Warton: St Oswald’s Dead

I visited Warton last week, a cramped but attractive village in Lancashire’s north, not very far from Carnforth. Its church is an ancient building and surprisingly large. Inside it hangs the Stars and Stripes, annually flown from the tower, to commemorate the American Victory in the War of Independence; distant cousins of General Washington lived in the village. It’s a tenuous link, but doubtless one which brings pleasure to those rebellious colonists and extra trade to the local pub.
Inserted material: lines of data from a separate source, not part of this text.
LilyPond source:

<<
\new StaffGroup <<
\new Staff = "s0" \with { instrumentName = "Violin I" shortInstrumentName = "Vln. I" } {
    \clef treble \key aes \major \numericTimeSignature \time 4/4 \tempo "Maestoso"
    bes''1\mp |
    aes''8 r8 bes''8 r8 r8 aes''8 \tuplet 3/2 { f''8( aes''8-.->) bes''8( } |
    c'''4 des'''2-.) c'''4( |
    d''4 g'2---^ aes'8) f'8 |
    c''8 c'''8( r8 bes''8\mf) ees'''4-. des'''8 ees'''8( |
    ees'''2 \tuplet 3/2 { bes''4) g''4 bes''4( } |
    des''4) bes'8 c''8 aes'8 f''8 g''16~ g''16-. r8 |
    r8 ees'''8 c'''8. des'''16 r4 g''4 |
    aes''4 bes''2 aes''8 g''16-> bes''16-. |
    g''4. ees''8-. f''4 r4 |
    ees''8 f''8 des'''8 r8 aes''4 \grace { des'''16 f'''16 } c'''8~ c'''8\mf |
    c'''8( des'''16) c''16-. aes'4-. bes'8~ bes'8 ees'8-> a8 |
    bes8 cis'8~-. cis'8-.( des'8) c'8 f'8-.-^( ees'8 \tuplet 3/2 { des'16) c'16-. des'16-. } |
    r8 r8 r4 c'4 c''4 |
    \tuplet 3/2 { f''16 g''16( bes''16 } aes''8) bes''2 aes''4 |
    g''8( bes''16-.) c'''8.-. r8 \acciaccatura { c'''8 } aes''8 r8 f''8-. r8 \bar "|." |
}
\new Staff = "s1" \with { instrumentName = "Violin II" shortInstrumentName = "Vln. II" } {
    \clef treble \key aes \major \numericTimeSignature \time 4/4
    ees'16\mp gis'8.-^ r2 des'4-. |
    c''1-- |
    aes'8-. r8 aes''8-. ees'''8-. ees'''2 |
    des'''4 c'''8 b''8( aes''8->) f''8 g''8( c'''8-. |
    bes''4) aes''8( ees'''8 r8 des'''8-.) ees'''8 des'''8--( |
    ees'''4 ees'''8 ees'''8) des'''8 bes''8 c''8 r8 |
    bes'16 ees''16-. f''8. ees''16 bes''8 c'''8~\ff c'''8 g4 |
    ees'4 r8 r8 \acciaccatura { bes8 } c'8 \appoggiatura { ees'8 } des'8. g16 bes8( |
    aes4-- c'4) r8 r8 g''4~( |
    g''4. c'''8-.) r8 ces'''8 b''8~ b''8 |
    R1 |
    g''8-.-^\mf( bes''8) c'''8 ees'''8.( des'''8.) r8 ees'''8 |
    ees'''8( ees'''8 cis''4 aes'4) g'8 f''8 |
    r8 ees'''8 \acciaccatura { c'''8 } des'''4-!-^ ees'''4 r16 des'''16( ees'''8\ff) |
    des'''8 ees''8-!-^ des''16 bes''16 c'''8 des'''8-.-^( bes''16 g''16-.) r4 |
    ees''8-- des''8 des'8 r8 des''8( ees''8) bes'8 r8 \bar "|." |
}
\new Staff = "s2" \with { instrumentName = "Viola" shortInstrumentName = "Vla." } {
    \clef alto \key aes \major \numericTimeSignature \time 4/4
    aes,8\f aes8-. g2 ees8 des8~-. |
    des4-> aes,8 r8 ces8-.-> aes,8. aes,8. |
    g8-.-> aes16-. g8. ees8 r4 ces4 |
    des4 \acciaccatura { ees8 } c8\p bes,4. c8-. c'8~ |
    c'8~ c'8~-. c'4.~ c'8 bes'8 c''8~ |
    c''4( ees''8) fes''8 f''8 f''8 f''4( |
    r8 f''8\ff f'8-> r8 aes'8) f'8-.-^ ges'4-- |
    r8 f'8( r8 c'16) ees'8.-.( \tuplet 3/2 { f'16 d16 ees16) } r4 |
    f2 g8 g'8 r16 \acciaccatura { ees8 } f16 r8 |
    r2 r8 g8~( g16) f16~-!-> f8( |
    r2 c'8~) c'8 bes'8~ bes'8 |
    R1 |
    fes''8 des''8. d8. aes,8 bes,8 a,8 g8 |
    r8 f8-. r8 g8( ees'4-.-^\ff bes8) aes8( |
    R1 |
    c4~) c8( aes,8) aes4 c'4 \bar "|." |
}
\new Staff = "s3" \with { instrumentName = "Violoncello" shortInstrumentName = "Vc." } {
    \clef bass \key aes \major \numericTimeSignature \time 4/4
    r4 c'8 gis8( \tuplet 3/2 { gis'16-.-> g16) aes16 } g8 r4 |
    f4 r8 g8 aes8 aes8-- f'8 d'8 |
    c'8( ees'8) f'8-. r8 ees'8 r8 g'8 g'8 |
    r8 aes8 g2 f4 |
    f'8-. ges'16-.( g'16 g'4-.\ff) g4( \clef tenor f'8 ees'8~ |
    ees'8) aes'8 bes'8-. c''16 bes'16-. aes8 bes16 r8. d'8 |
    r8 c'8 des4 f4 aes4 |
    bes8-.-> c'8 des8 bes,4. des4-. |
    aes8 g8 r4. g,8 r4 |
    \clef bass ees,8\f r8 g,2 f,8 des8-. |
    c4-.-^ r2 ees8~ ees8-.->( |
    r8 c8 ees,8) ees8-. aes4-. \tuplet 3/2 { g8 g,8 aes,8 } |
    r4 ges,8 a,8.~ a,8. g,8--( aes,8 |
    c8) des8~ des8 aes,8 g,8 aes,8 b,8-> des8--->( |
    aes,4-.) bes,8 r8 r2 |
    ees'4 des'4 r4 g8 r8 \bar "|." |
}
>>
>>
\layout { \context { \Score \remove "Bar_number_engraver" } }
Unusually for a late Saturday afternoon, St Oswald’s was nicely heated and tasteful Christian hymns were being piped out of speakers. Gospels were available to take away free of charge and there was something very pleasing about the place. Closer inspection revealed a statue of Mary nestling in a crevice and a laminated A4 sheet entitled ‘Praying for Our Loved Ones Who Have Died’. The printed prayer written thereon was not as bad as it might have been, and a Bible verse from Thessalonians was wheeled out to offer some justification. As a Protestant, I do not approve of this, and here’s why:

-Praying for the dead implies- or declares- that they are not in the perfect state and require our assistance. The Roman Catholic instantly recognises here the mythical purgatory, from the fires of which departed sufferers receive relief on account of our prayers.

-Praying for the dead suggests that trusting Christ- or rejecting Him- was not the ultimate decision we must make. Those who died in Christ are not in need of our prayers; those who died without Him cannot be helped by them.

-It suggests that those fortunate enough to have caring loved ones with both the time and inclination to pray are in a stronger position than those without.

-Praying for them is not a million miles away to praying to them, a practice anathema to the scriptural record and cheerfully embarked upon by Rome, as they offer incantations to the saints. 

I like the vicar at Warton and I admire his wonderfully historical church with its cheeky American flag. Nevertheless, his temple needs cleansing.